**Data provided:**
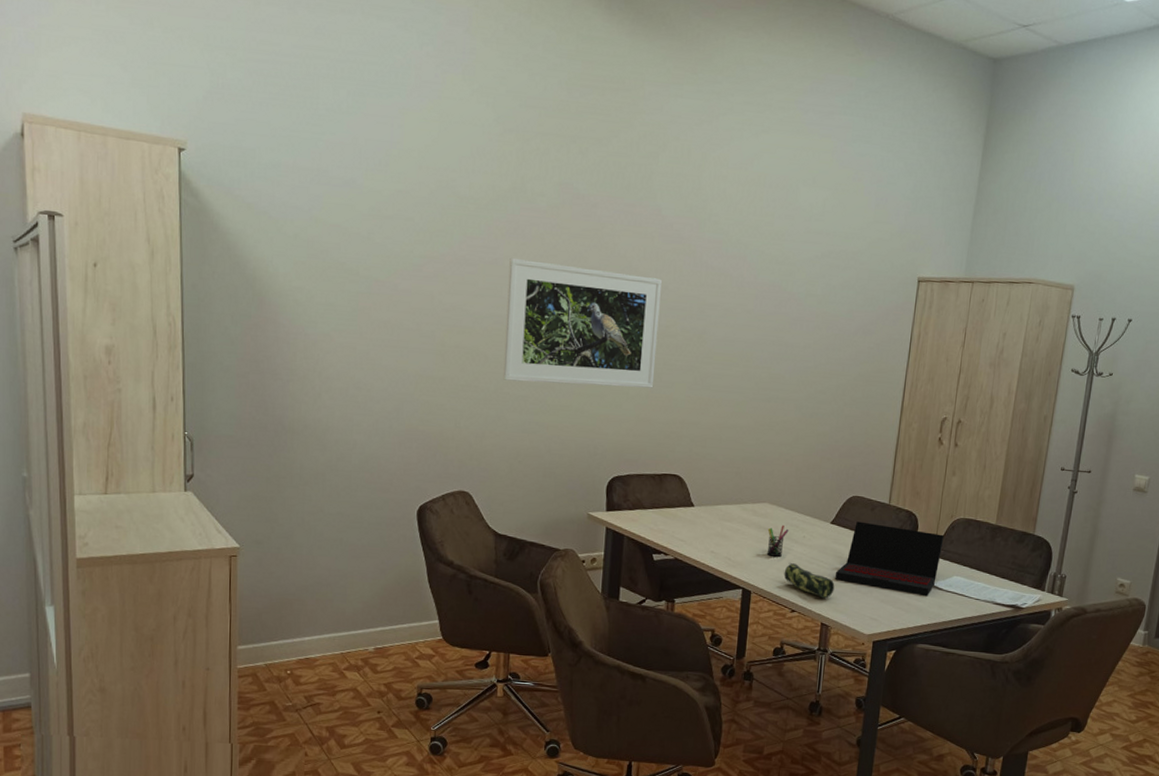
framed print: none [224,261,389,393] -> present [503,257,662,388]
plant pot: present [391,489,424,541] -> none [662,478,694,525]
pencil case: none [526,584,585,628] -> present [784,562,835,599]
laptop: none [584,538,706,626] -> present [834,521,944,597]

**Brief:**
Exclude the pictures. Write out the remaining data exactly.

**Solution:**
framed print: none [224,261,389,393] -> present [503,257,662,388]
plant pot: present [391,489,424,541] -> none [662,478,694,525]
pencil case: none [526,584,585,628] -> present [784,562,835,599]
laptop: none [584,538,706,626] -> present [834,521,944,597]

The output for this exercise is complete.